Sunday, March 11, 2012

Splurge worthy treat - Bacardi Pina Colada Cake

Spring is right around the corner.  Here in Baltimore, it was 40 degrees yesterday, and (they claim) it will be 70 tomorrow.  Here is a splurge worthy treat that will definitely feel like spring invaded your kitchen, and your tastebuds, from its sunny color to the flavor punch.  Plus, it is easy to make when company is coming, because it all starts with a simple cake mix.  Big shout out to the folks at Bacardi for coming up with this one.  Enjoy!

Bacardi Pina Colada Cake


    • For the cake:
      • 1 package yellow cake mix
      • 1 (4 serving) package instant coconut cream pudding mix (I couldn't find coconut cream in my store and used vanilla - just as yummy!)

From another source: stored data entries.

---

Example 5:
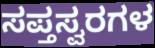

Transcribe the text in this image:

ಸಪ್ತಸ್ವರಗಳ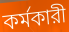
কর্মকারী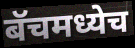
बॅचमध्येच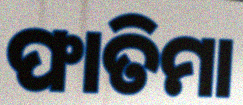
ଫାତିମା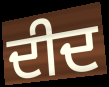
ਦੀਦ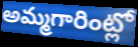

      • 13 cup dark rum (or light - whatever your prefer)
      • 4 eggs
      • ½ cup water
      • ¼ cup oil
    • For the frosting:
      • 1 (8 ounce) can crushed pineapple, in juice
      • 1 (4 serving) package instant coconut cream or vanilla  pudding mix
      • 13 cup dark rum
      • 1 (9 ounce) containers frozen whipped topping, thawed
    1. Preheat oven to 350 degrees F.
    2. Grease and flour 2 9-inch layer pans.

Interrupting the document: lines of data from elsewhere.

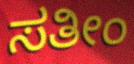
ಸತೀಂ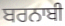
ਬਰਨਾਬੀ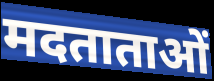
मदताताओं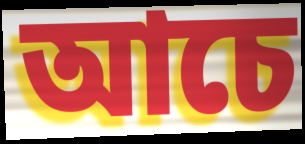
আচে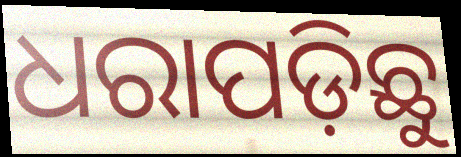
ଧରାପଡ଼ିଛୁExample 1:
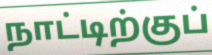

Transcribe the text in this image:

நாட்டிற்குப்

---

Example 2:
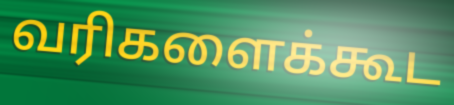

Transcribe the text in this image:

வரிகளைக்கூட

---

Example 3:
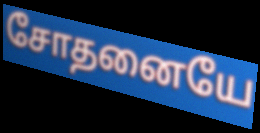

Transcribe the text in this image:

சோதனையே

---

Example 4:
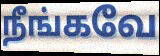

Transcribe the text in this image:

நீங்கவே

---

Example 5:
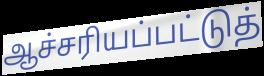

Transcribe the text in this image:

ஆச்சரியப்பட்டுத்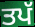
ਤਪੱ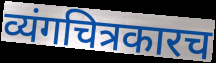
व्यंगचित्रकारचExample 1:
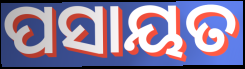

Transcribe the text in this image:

ପସାୟତ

    3. Blend cake mix, pudding, eggs, water, rum, and oil in large mixer bowl on low speed, constantly scraping bowl, until moistened, about 1/2 minute.
    4. Beat on medium speed, scraping bowl frequently, 3 minutes.

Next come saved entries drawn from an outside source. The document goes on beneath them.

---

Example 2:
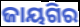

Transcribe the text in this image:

ଜାୟଗିର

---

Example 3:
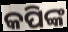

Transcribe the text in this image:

କପିଙ୍କ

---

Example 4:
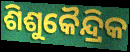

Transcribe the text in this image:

ଶିଶୁକୈନ୍ଦ୍ରିକ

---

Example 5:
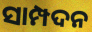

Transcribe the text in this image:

ସାମ୍ପଦନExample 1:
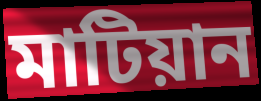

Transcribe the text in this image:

মাটিয়ান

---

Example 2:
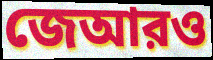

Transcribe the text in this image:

জেআরও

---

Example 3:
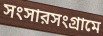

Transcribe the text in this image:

সংসারসংগ্রামে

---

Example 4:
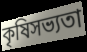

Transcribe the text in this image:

কৃষিসভ্যতা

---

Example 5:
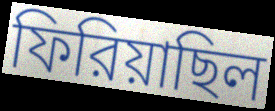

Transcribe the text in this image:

ফিরিয়াছিল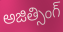
అజిత్సింగ్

    5. Pour batter into prepared pans.
    6. Bak 25 to 30 minutes or until toothpick inserted in center of cake comes out clean.
    7. Cool 15 minutes.
    8. Remove pans; cool completely.
    9. Fill and frost layer cake.
    10. Sprinkle with coconut.
    11. Refrigerate cake (and any leftover cake).
    12. FROSTING: Combine crushed pineapple in juice, rum, and pudding; beat till well blended. Fold in whipped topping.